Scientists reported yesterday that Nasa’s Curiosity rover has found potential building blocks of life in an ancient Martian lakebed. Hints have been found before, but this is the best evidence yet.
The organic molecules preserved in 3.5 billion-yearold bedrock in Gale Crater – believed to have once contained a shallow lake – suggest conditions back then may have been conducive to life.
That leaves open the possibility that microorganisms once populated our planetary neighbour and might still exist there.
“The chances of being able to find signs of ancient life with future missions, if life ever was present, just went up,” said Curiosity project scientist Ashwin Vasavada of Nasa’s Jet Propulsion Laboratory (JPL) in Pasadena, California.
Curiosity has also confirmed sharp seasonal increases of methane in the Martian atmosphere.
Researchers said they cannot rule out a biological source. Most of Earth’s atmospheric methane comes from animal and plant life, and the environment itself.
The two studies appear in the journal Science.
In a companion article, an outside expert describes the findings as “breakthroughs in astrobiology”.

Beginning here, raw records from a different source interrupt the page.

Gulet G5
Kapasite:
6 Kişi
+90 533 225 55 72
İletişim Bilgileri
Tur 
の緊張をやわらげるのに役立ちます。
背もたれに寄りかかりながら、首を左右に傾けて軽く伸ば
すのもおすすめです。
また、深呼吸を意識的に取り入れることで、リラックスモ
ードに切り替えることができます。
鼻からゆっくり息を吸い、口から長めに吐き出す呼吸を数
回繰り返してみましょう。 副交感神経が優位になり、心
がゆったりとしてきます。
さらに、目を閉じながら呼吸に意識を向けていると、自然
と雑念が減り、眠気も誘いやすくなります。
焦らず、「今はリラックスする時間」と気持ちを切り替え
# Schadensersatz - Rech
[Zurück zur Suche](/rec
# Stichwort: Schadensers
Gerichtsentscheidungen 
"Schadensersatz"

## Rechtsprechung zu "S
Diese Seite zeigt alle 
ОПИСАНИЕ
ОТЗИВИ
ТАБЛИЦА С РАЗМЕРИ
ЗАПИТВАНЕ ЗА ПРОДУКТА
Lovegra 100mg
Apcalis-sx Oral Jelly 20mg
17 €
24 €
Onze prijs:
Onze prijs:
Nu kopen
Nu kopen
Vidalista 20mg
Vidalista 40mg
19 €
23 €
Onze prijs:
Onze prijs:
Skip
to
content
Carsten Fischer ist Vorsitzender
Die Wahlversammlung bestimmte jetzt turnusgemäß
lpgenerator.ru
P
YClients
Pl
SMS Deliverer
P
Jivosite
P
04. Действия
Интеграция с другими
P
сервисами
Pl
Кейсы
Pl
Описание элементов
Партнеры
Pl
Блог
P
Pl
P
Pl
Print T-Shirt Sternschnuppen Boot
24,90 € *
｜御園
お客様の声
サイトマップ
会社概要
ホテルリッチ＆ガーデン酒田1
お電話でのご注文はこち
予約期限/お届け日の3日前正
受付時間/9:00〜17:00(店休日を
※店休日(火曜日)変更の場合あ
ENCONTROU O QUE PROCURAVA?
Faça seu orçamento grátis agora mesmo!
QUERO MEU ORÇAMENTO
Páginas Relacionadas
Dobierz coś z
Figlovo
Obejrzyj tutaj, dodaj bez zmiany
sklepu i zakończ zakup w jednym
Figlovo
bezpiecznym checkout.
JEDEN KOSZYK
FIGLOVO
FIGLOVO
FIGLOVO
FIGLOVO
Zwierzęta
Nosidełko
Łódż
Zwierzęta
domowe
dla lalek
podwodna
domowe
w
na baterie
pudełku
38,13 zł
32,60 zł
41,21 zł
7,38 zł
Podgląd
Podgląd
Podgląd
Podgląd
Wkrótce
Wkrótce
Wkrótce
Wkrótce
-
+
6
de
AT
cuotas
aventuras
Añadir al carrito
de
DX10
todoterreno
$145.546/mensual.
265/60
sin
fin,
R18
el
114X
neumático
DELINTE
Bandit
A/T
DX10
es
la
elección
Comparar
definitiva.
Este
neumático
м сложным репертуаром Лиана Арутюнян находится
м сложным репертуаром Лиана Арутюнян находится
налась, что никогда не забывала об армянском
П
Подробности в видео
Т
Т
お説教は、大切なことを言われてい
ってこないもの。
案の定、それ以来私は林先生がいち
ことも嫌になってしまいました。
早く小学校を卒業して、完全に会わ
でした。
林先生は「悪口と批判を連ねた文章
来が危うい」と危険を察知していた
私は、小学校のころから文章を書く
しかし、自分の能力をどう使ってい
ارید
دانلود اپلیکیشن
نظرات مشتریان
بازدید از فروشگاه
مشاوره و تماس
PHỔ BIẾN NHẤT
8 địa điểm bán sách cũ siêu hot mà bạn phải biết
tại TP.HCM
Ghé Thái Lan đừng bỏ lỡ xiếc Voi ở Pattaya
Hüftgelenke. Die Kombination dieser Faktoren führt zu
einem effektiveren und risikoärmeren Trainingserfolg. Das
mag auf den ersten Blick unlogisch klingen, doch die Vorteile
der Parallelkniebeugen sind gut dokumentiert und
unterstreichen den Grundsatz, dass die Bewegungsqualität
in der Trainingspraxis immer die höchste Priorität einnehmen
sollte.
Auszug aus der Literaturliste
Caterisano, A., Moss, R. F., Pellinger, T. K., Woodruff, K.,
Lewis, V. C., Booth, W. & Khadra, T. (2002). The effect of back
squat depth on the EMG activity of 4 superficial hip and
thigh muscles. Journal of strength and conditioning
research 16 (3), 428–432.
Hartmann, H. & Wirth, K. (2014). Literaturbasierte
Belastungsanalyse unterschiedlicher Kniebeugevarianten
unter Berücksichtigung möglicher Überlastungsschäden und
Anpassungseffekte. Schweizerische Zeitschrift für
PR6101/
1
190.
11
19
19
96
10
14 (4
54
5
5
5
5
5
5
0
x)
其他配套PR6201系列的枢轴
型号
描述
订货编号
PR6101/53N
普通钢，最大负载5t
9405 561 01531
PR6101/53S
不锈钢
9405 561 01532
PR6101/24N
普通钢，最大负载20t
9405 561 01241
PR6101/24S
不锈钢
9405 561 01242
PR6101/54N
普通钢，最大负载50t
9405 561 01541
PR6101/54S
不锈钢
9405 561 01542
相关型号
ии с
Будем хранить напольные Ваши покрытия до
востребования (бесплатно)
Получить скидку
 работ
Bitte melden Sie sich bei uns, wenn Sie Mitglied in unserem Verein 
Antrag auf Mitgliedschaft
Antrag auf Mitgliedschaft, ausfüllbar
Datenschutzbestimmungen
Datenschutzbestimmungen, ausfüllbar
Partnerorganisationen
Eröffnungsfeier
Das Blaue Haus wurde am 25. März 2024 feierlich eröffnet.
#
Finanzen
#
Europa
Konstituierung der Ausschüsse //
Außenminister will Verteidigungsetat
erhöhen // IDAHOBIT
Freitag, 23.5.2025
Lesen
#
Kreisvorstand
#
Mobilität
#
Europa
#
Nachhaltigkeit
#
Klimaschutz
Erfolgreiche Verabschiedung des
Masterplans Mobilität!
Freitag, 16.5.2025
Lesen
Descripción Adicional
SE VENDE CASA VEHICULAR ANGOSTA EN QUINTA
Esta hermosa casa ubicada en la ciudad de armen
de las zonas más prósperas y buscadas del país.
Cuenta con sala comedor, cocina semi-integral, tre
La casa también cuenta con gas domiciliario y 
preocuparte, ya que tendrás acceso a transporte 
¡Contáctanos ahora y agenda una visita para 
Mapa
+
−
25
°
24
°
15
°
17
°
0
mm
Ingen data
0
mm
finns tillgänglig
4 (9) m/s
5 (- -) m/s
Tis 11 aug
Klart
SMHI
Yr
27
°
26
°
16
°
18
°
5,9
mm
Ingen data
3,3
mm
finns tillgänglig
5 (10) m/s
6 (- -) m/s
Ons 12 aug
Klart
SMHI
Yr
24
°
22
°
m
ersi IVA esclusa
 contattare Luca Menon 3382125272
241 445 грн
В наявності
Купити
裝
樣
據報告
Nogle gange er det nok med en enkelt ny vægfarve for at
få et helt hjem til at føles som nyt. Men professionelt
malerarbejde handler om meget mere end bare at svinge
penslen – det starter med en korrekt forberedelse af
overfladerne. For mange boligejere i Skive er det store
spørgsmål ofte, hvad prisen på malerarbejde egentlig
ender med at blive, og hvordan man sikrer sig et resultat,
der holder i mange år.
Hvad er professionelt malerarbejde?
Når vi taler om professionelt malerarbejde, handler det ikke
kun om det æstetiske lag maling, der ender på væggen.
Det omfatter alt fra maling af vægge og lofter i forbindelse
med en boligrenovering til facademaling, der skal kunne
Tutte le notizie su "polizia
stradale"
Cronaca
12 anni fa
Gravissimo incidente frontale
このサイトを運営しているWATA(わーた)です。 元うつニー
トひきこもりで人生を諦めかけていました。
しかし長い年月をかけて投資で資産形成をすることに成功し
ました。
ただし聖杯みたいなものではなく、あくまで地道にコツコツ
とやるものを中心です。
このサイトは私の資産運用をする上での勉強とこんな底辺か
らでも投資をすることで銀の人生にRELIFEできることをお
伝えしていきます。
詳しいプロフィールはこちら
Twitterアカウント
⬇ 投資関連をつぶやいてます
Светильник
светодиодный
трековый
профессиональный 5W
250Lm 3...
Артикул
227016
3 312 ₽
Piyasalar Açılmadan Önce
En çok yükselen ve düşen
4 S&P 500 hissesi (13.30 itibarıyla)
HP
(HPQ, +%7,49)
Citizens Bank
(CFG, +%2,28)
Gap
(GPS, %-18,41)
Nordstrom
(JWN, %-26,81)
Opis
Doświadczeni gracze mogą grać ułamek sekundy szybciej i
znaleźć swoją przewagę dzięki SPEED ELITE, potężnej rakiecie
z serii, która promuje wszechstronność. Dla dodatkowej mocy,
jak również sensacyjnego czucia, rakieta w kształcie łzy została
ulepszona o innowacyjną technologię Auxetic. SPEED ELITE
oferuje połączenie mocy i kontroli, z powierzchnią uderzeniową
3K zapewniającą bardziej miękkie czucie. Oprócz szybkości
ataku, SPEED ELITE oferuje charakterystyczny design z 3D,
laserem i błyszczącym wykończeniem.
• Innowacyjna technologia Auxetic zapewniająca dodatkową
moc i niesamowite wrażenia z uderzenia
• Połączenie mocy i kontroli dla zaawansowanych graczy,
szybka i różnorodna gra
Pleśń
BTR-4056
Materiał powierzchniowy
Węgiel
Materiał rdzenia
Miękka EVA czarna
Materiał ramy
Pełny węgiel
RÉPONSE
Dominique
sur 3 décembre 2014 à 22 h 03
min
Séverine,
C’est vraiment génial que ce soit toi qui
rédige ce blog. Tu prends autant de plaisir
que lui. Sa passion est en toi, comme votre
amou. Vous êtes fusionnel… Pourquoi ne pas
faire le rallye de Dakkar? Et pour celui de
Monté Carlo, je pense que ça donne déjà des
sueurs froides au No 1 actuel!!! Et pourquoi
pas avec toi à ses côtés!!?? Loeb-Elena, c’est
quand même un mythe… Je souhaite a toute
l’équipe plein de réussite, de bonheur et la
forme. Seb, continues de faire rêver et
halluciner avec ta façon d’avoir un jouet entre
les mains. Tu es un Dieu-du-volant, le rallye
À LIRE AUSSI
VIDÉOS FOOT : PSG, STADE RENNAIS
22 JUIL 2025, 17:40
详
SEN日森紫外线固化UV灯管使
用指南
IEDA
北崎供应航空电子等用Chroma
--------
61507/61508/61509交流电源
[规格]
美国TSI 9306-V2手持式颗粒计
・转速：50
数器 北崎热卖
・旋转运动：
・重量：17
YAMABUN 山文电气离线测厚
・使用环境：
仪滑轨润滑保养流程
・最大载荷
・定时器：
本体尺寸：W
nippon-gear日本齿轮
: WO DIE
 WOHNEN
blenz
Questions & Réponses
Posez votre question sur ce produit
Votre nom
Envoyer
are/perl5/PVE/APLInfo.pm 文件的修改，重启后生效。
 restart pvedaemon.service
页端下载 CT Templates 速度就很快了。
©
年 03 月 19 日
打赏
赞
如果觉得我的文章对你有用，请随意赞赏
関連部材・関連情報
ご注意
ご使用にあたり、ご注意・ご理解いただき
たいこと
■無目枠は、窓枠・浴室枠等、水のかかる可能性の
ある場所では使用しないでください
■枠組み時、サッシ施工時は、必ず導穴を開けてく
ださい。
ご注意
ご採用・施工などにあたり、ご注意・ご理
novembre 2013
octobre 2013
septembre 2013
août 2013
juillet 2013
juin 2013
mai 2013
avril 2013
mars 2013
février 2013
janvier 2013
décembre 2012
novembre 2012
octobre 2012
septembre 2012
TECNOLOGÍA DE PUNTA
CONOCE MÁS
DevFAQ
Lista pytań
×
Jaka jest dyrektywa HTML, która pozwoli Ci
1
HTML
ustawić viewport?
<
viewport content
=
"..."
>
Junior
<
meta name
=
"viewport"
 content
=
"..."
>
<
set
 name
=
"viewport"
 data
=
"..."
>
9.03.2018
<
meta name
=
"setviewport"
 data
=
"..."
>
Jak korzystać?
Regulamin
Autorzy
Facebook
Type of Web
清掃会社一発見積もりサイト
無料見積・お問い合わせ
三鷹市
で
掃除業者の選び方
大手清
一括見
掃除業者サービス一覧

Kirsten Siebach, a Rice University geologist who was also not involved in the studies, is equally excited.
She said the discoveries break down some of the strongest arguments put forward by life-on-Mars sceptics, herself included.
“The big takeaway is that we can find evidence.
“We can find organic matter preserved in mudstones that are more than three billion years old,” Ms Siebach said.
“And we see releases of gas today that could be related to life in the subsurface or at the very least are probably related to warm water or environments where Earth life would be happy living.”
The methane observations provide “one of the most compelling” cases for present-day life, she said.
Scientists agree more powerful spacecraft – and, ideally, rocks returned to Earth from Mars – are needed to prove whether tiny organisms like bacteria ever existed on the red planet.
Curiosity’s methane measurements occurred over four-and-a-half Earth years, covering parts of three Martian years.
Seasonal peaks were detected in late summer in the northern hemisphere and late winter in the southern hemisphere.
JPL’s Christopher Webster, lead author on the study, said it is the first time Martian methane has shown a repeated pattern.
The magnitude of these seasonal peaks – by a factor of three – was far more than scientists expected.
“We were just blown away,” he said. “It’s tripling... that’s a huge, huge difference.”
As with methane, there could well be non-biological explanations for the presence of carbon-containing molecules on Mars, such as geologic processes or impacts by asteroids, comet, meteors and interplanetary dust.